Data provided START
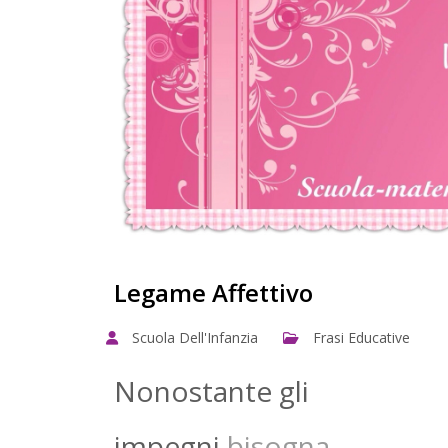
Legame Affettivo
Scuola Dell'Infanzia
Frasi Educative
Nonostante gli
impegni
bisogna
Data provided END
■ **Task goal**: Reproduce the data above line for line, leaving out the pictures.

■ **Exercise answer**:
Legame Affettivo
Scuola Dell'Infanzia
Frasi Educative
Nonostante gli
impegni
bisogna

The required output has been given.